# Uniqueness of Square Root proof

• Nov 15th 2010, 06:37 PM
jstarks44444
Uniqueness of Square Root proof
Given any r which is an element of the positive rational numbers, the number root(r) is unique in the sense that, if x is a positive real number such that x^2 = r, then x = root(r).

I know that in order to prove uniqueness, one needs to show that if x^2 = r = y^2 where x and y are elements from the positive rationals, then x = y. But I am not sure how to go about doing this. Any help would be appreciated!
• Nov 15th 2010, 07:14 PM
Prove It
But $\displaystyle x$ is not unique. $\displaystyle x = \sqrt{r}$ and $\displaystyle x = -\sqrt{r}$ both satisfy the equation $\displaystyle x^2 = r$.
• Nov 15th 2010, 07:32 PM
tonio
Quote:

Originally Posted by Prove It
But $\displaystyle x$ is not unique. $\displaystyle x = \sqrt{r}$ and $\displaystyle x = -\sqrt{r}$ both satisfy the equation $\displaystyle x^2 = r$.

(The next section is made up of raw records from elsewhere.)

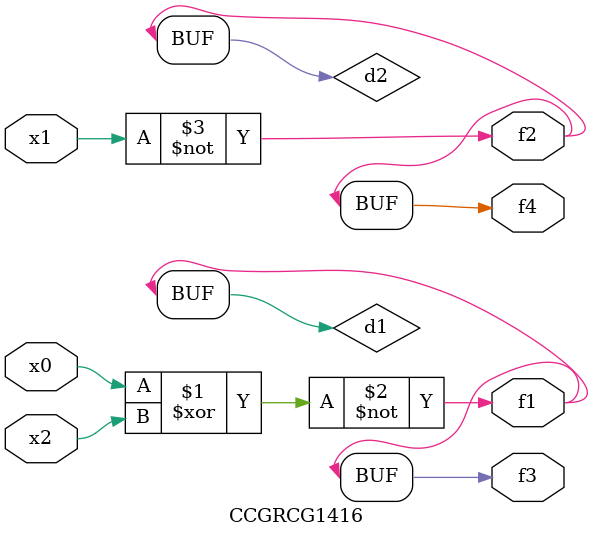
<source format=v>
module CCGRCG1416(
	input x0, x1, x2,
	output f1, f2, f3, f4
);

	wire d1, d2, d3;

	xnor (d1, x0, x2);
	nand (d2, x1);
	nor (d3, x1, x2);
	assign f1 = d1;
	assign f2 = d2;
	assign f3 = d1;
	assign f4 = d2;
endmodule

</source>
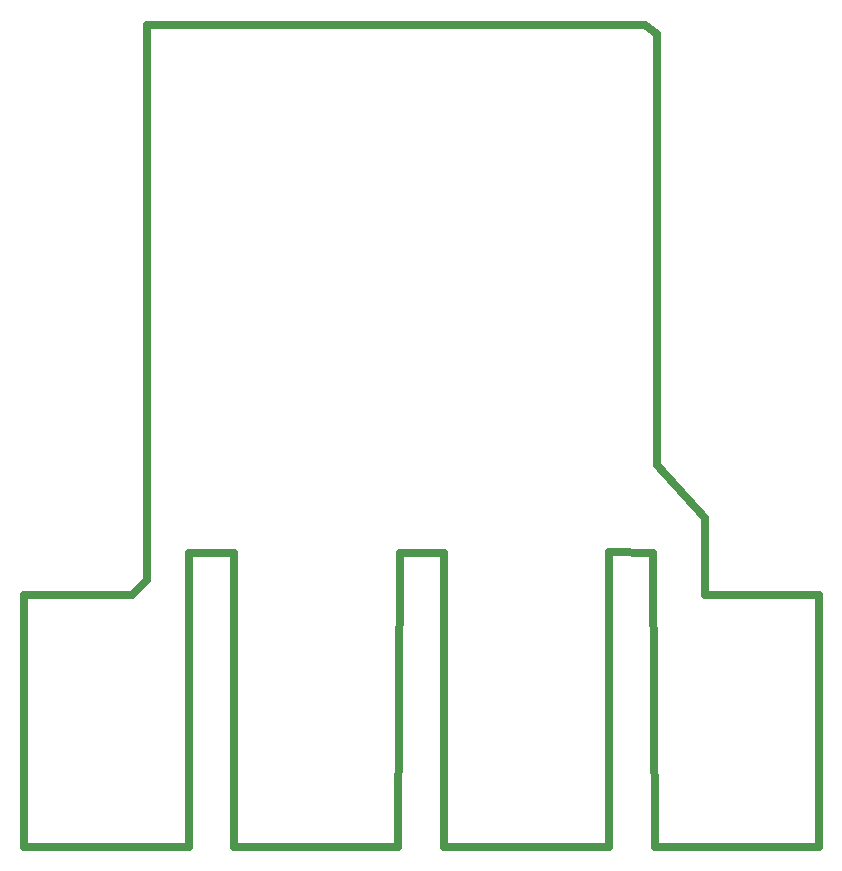
<source format=gbr>
G04 (created by PCBNEW-RS274X (2010-03-14)-final) date Thu 20 Jan 2011 01:01:31 PM EST*
G01*
G70*
G90*
%MOIN*%
G04 Gerber Fmt 3.4, Leading zero omitted, Abs format*
%FSLAX34Y34*%
G04 APERTURE LIST*
%ADD10C,0.001000*%
%ADD11C,0.025000*%
G04 APERTURE END LIST*
G54D10*
G54D11*
X17200Y05900D02*
X20800Y05900D01*
X21300Y24900D02*
X37900Y24900D01*
X37900Y24900D02*
X38300Y24600D01*
X38300Y10220D02*
X38300Y24600D01*
X38300Y10220D02*
X39900Y08460D01*
X43700Y05900D02*
X39900Y05900D01*
X43700Y05900D02*
X43700Y-02500D01*
X43700Y-02500D02*
X38228Y-02500D01*
X17200Y05900D02*
X17212Y-02500D01*
X17212Y-02500D02*
X22700Y-02500D01*
X22700Y07300D02*
X22700Y-02500D01*
X24197Y07300D02*
X24200Y-02500D01*
X24197Y07300D02*
X22700Y07300D01*
X29670Y-02500D02*
X24200Y-02500D01*
X29724Y07300D02*
X29670Y-02500D01*
X31200Y-02500D02*
X31200Y07300D01*
X29724Y07300D02*
X31200Y07300D01*
X36700Y-02500D02*
X31200Y-02500D01*
X36704Y07311D02*
X36700Y-02500D01*
X38228Y-02500D02*
X38182Y07300D01*
X38182Y07300D02*
X36704Y07311D01*
X39900Y08460D02*
X39900Y05900D01*
X20800Y05900D02*
X21300Y06400D01*
X21300Y06400D02*
X21300Y24900D01*
M02*

</source>
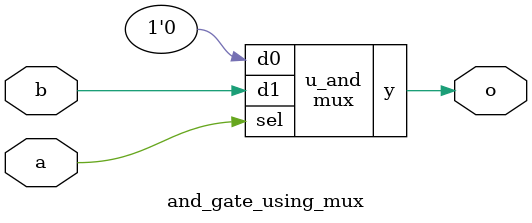
<source format=sv>

module mux
  (
    input  d0, d1,
    input  sel,
    output y
  );

  assign y = sel ? d1 : d0;

endmodule

//----------------------------------------------------------------------------
// Task
//----------------------------------------------------------------------------

module and_gate_using_mux
  (
    input  a,
    input  b,
    output o
  );

  // Task:
  // Implement and gate using instance(s) of mux,
  // constants 0 and 1, and wire connections
  mux u_and (.d0(1'b0), .d1(b), .sel(a), .y(o));
endmodule

</source>
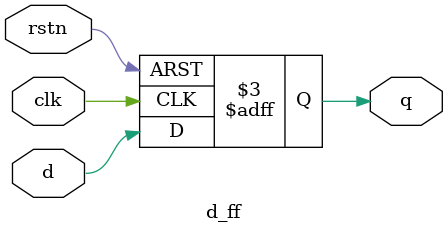
<source format=v>

module d_ff (input d,  
              input rstn,  
              input clk,  
              output reg q);  
  
    always @ (posedge clk or negedge rstn)  
       if (!rstn)  
          q <= 0;  
       else  
          q <= d;  
endmodule  
</source>
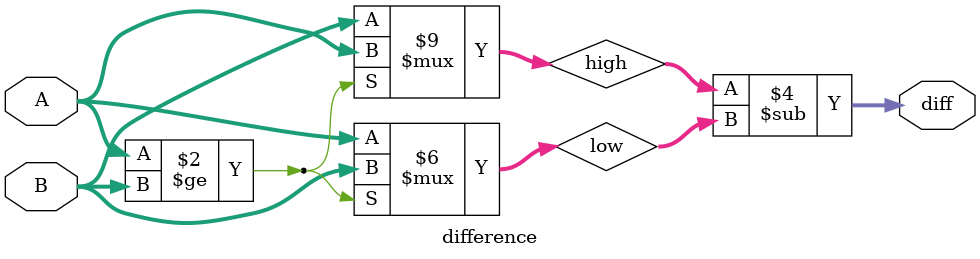
<source format=v>
`timescale 1ns / 1ps
module difference(
    input [15:0] A,
    input [15:0] B,
    output reg [15:0] diff
);

reg [15:0] high;
reg [15:0] low;

// Compare A and B to determine the higher and lower numbers
always @* begin
    if (A >= B) begin
        high = A;
        low = B;
    end else begin
        high = B;
        low = A;
    end
end

// Calculate the difference between the higher and lower numbers
always @* begin
    diff = high - low;
end

endmodule

</source>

But he's talking only about positive numbers....

Tonio
• Nov 15th 2010, 07:34 PM
tonio
Quote:

Originally Posted by jstarks44444
Given any r which is an element of the positive rational numbers, the number root(r) is unique in the sense that, if x is a positive real number such that x^2 = r, then x = root(r).

I know that in order to prove uniqueness, one needs to show that if x^2 = r = y^2 where x and y are elements from the positive rationals, then x = y. But I am not sure how to go about doing this. Any help would be appreciated!

I think you should be working with positive real numbers and not only rationals, since otherwise the square

root of most of them aren't even rational...

Anyway, $x^2=y^2\Longleftrightarrow (x-y)(x+y)=0\Longrightarrow x=y$ since both numbers are positive and we're done.

Tonio
• Nov 16th 2010, 01:19 PM
jstarks44444
Thank you! This should do the trick.